Der Verbrenner als Auslaufmodell

Die Diagnose des Konzerns klingt wie eine Kapitulationserklärung: intensiver Wettbewerb, zurückhaltende Verbraucherstimmung, schrittweise Modelleinführung. Übersetzung: Die chinesischen Hersteller sind schneller, günstiger und näher am Puls der Zeit. Besonders Verbrenner-Modelle sacken ab – ein Trend, der sich laut WirtschaftsWoche im zweiten Quartal noch verschärft hat.

Hohe Kraftstoffpreise durch den Irankrieg und eine schwache Kaufkraft durch die Immobilienkrise treiben Kunden in die Arme lokaler E-Auto-Anbieter. Dabei war China einst die Lizenz zum Gelddrucken für die Schwaben. Jetzt verhagelt der Markt die Gesamtbilanz: Konzernweit sank der Absatz um sieben Prozent auf 837.000 Fahrzeuge im ersten Halbjahr. Wachstum in Europa (plus fünf Prozent) und den USA (plus 15 Prozent) wirken da wie Pflaster auf einer klaffenden Wunde.

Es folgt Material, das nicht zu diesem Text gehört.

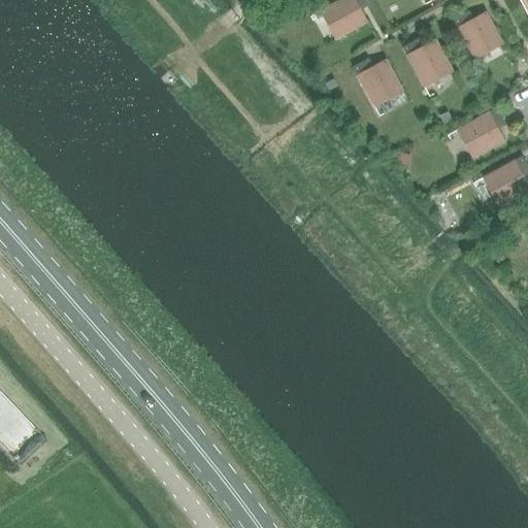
[(339,0),(320,11),(335,40),(366,23),(357,5),(364,1),(363,0),(339,0)]
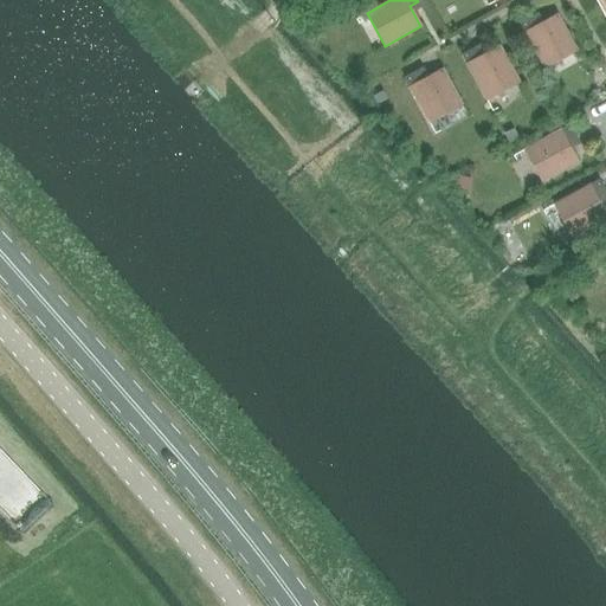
[(577,50),(556,14),(536,26),(532,17),(519,24),(524,32),(523,33),(543,69),(577,50)]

E-Auto-Boom als letzter Strohhalm

Die einzige gute Nachricht kommt ausgerechnet aus dem Segment, das Mercedes jahrelang nur halbherzig verfolgt hat: Elektromobilität. 52.900 vollelektrische Fahrzeuge im zweiten Quartal bedeuten ein Plus von 51 Prozent gegenüber dem Vorjahr [WirtschaftsWoche]. In Europa explodierten die E-Auto-Verkäufe um 87 Prozent.

„Unsere größte Modelloffensive gewinnt weiter an Dynamik“, verkündete Vertriebsvorstand Mathias Geisen laut WirtschaftsWoche. Jeder achte verkaufte Mercedes ist mittlerweile ein Stromer – in einem Markt, den der Konzern lange unterschätzt hat. Die Frage ist: Reicht das, um die strukturellen Probleme zu kompensieren? Der Gewinn brach 2025 um fast die Hälfte auf 5,3 Milliarden Euro ein, im ersten Quartal 2026 sank das Konzernergebnis um weitere 17,2 Prozent [T-Online].

Sparkurs trifft auf Widerstand

Mercedes reagiert mit deutscher Gründlichkeit: Ende Juni verschob der Vorstand eine tarifliche Sonderzahlung, fordert längere Arbeitszeiten ohne Lohnausgleich. „Die Arbeitsstunde müsse günstiger werden“, heißt es in der internen Kommunikation. Die Antwort: Zehntausende Beschäftigte protestierten bundesweit gegen den Sparkurs.

Ein Konzern, der seine Mitarbeiter gegen sich aufbringt, während er in seinem wichtigsten Markt jeden dritten Kunden verliert – das Krisenmanagement wirkt bestenfalls improvisiert. Mittelfristig soll die Pkw-Sparte wieder zwei Millionen Fahrzeuge erreichen. Irgendwann vor dem Ende des Jahrzehnts, aber nicht 2027. So vage die Ziele, so unklar die Strategie.

Business Punk Check

Mercedes erlebt das Déjà-vu, das Nokia im Smartphone-Markt durchmachte: Ein dominanter Player verschläft den Technologiewandel und wird von agileren Wettbewerbern überholt. Der E-Auto-Boom ist kein Erfolg, sondern Schadensbegrenzung – die Chinesen haben längst den Standard gesetzt, dem Mercedes hinterherhechelt. Die Zwei-Millionen-Marke ohne konkretes Datum ist ein Offenbarungseid: Man weiß selbst nicht mehr, wo die Reise hingeht.

Der Sparkurs wird die Innovationskraft weiter lähmen, während BYD, NIO und Co. den Markt unter sich aufteilen. Harte Wahrheit: Mercedes verkauft in China keine Autos mehr, sondern Erinnerungen an bessere Zeiten. Wer jetzt nicht radikal umsteuert und massiv in Elektro-Plattformen investiert, wird zum Premium-Nischenanbieter degradiert. Die Frage ist nicht, ob Mercedes schrumpft, sondern wie kontrolliert dieser Abstieg ablaufen wird.